DIRECTIONS FOR THIS TASK:
Starting at the line that has "pose: elev=3.6 azim=190.1" and ending with the line that has "Dot at: (236, 202)", rewrite only those lines of the material with every "dist" replaced by "distance" and nothing else changed.
>> BEGIN
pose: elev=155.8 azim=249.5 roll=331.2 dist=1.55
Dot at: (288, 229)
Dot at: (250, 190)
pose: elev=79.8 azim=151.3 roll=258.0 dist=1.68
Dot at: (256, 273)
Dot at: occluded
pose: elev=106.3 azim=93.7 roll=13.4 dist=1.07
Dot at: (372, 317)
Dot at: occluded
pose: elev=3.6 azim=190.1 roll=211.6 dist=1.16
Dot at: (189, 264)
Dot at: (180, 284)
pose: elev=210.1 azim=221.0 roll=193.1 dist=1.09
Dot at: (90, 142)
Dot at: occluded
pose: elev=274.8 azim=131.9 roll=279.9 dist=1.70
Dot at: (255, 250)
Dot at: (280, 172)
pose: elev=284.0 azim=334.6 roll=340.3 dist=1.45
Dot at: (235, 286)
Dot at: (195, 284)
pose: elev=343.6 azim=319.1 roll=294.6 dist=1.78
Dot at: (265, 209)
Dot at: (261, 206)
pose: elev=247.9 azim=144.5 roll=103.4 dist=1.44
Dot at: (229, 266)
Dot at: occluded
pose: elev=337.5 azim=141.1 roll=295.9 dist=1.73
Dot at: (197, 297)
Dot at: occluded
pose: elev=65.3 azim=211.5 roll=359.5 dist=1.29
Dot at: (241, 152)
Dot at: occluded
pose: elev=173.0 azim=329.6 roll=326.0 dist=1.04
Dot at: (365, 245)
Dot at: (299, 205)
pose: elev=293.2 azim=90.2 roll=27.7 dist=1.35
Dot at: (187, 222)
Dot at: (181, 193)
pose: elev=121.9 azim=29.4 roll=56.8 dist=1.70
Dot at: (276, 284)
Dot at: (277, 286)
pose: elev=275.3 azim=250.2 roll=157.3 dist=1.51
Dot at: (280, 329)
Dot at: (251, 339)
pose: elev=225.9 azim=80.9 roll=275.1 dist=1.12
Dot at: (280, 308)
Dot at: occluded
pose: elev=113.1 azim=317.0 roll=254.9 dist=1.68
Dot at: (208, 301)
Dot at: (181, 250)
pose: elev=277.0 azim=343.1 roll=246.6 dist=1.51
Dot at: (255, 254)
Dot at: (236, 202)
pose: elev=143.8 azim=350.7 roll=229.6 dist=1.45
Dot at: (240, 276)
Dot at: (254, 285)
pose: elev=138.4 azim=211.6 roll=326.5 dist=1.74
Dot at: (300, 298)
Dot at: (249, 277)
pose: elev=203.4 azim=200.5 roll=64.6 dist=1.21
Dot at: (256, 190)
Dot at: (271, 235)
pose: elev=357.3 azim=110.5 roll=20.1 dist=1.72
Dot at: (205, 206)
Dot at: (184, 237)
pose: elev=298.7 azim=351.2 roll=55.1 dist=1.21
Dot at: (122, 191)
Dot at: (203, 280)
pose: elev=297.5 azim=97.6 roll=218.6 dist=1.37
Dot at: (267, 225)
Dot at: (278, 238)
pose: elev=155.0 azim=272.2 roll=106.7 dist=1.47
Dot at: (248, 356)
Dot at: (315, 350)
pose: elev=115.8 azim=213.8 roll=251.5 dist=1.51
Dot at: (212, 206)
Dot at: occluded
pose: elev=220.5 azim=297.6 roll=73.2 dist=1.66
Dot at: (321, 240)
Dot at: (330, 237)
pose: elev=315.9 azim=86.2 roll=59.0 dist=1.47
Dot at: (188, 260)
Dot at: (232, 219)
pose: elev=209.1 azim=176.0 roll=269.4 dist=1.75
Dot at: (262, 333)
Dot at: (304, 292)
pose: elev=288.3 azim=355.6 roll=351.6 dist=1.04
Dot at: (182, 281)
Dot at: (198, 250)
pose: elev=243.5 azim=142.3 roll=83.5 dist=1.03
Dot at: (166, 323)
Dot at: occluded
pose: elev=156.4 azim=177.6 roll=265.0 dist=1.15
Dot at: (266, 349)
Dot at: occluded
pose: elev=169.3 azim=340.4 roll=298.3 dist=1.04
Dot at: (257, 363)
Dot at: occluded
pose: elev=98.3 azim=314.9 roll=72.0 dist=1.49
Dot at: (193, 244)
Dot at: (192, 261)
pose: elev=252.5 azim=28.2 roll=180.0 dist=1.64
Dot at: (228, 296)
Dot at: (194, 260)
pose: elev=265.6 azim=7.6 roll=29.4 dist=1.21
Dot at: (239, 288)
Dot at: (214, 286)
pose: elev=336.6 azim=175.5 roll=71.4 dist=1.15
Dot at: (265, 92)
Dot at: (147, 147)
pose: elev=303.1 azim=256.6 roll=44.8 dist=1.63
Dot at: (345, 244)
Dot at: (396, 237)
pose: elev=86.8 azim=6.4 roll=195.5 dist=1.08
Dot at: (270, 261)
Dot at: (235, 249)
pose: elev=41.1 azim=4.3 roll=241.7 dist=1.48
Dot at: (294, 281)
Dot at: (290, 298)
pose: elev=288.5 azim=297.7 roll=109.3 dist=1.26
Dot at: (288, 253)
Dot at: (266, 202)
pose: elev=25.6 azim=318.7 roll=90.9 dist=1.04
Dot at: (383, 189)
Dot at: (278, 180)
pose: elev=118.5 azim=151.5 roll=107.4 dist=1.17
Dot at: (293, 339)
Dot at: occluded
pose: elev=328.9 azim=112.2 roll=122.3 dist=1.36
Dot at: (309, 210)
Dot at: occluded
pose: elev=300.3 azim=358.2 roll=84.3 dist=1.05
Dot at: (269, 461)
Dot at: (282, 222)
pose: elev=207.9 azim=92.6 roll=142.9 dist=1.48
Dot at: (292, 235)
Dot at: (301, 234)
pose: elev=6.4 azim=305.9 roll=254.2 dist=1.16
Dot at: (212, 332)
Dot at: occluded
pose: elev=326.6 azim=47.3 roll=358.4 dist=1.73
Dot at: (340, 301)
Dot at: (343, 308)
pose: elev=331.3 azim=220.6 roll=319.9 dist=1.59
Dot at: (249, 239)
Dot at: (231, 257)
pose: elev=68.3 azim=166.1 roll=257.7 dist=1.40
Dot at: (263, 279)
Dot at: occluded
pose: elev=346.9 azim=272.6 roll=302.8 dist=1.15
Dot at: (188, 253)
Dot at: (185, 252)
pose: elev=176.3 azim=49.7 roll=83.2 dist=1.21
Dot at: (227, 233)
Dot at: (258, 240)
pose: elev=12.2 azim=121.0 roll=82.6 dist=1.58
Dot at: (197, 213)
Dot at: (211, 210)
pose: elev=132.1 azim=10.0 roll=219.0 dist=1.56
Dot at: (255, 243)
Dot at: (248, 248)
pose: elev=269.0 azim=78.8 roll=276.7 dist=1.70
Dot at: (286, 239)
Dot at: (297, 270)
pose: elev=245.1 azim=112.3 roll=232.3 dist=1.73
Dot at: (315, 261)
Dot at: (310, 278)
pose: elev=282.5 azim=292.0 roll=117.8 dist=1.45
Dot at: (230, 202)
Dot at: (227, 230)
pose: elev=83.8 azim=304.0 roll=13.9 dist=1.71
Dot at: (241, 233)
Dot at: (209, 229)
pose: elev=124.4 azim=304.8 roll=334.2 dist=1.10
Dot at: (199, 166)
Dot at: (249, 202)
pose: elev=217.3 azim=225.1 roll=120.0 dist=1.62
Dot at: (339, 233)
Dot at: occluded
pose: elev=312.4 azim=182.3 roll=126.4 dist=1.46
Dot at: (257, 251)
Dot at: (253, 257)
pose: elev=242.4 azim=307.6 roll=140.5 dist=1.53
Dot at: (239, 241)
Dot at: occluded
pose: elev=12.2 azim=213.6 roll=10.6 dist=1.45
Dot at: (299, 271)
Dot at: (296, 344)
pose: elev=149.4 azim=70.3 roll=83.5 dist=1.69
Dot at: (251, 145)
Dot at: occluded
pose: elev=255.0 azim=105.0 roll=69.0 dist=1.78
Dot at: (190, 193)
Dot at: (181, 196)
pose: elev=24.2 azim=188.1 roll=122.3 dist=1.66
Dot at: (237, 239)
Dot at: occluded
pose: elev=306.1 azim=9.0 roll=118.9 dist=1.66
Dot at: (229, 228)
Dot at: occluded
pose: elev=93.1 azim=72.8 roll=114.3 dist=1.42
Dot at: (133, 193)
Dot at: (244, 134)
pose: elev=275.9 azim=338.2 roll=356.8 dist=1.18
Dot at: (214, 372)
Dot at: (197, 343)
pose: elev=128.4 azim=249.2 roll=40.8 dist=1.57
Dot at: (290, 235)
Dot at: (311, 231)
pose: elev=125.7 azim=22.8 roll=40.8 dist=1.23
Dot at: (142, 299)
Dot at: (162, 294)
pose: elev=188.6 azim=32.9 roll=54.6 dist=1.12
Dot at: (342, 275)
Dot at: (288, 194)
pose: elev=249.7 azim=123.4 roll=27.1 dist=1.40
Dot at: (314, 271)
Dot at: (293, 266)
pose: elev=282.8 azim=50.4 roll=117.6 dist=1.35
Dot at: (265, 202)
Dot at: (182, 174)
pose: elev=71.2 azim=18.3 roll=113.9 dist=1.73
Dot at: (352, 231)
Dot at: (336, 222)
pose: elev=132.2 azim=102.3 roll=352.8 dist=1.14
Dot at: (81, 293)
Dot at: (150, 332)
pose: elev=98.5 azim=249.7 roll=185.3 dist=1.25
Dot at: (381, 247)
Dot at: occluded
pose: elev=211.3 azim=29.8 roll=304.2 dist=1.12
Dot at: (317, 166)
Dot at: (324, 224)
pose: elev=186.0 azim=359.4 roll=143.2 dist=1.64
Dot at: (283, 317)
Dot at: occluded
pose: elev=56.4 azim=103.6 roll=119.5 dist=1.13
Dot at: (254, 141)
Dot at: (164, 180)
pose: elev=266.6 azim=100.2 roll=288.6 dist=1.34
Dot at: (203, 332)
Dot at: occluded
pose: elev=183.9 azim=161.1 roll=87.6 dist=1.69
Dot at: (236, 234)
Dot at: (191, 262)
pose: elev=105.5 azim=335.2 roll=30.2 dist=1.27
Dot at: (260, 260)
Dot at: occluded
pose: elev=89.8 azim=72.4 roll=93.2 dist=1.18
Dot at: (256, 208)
>> END
SOLUTION FOR THIS EXERCISE:
pose: elev=3.6 azim=190.1 roll=211.6 distance=1.16
Dot at: (189, 264)
Dot at: (180, 284)
pose: elev=210.1 azim=221.0 roll=193.1 distance=1.09
Dot at: (90, 142)
Dot at: occluded
pose: elev=274.8 azim=131.9 roll=279.9 distance=1.70
Dot at: (255, 250)
Dot at: (280, 172)
pose: elev=284.0 azim=334.6 roll=340.3 distance=1.45
Dot at: (235, 286)
Dot at: (195, 284)
pose: elev=343.6 azim=319.1 roll=294.6 distance=1.78
Dot at: (265, 209)
Dot at: (261, 206)
pose: elev=247.9 azim=144.5 roll=103.4 distance=1.44
Dot at: (229, 266)
Dot at: occluded
pose: elev=337.5 azim=141.1 roll=295.9 distance=1.73
Dot at: (197, 297)
Dot at: occluded
pose: elev=65.3 azim=211.5 roll=359.5 distance=1.29
Dot at: (241, 152)
Dot at: occluded
pose: elev=173.0 azim=329.6 roll=326.0 distance=1.04
Dot at: (365, 245)
Dot at: (299, 205)
pose: elev=293.2 azim=90.2 roll=27.7 distance=1.35
Dot at: (187, 222)
Dot at: (181, 193)
pose: elev=121.9 azim=29.4 roll=56.8 distance=1.70
Dot at: (276, 284)
Dot at: (277, 286)
pose: elev=275.3 azim=250.2 roll=157.3 distance=1.51
Dot at: (280, 329)
Dot at: (251, 339)
pose: elev=225.9 azim=80.9 roll=275.1 distance=1.12
Dot at: (280, 308)
Dot at: occluded
pose: elev=113.1 azim=317.0 roll=254.9 distance=1.68
Dot at: (208, 301)
Dot at: (181, 250)
pose: elev=277.0 azim=343.1 roll=246.6 distance=1.51
Dot at: (255, 254)
Dot at: (236, 202)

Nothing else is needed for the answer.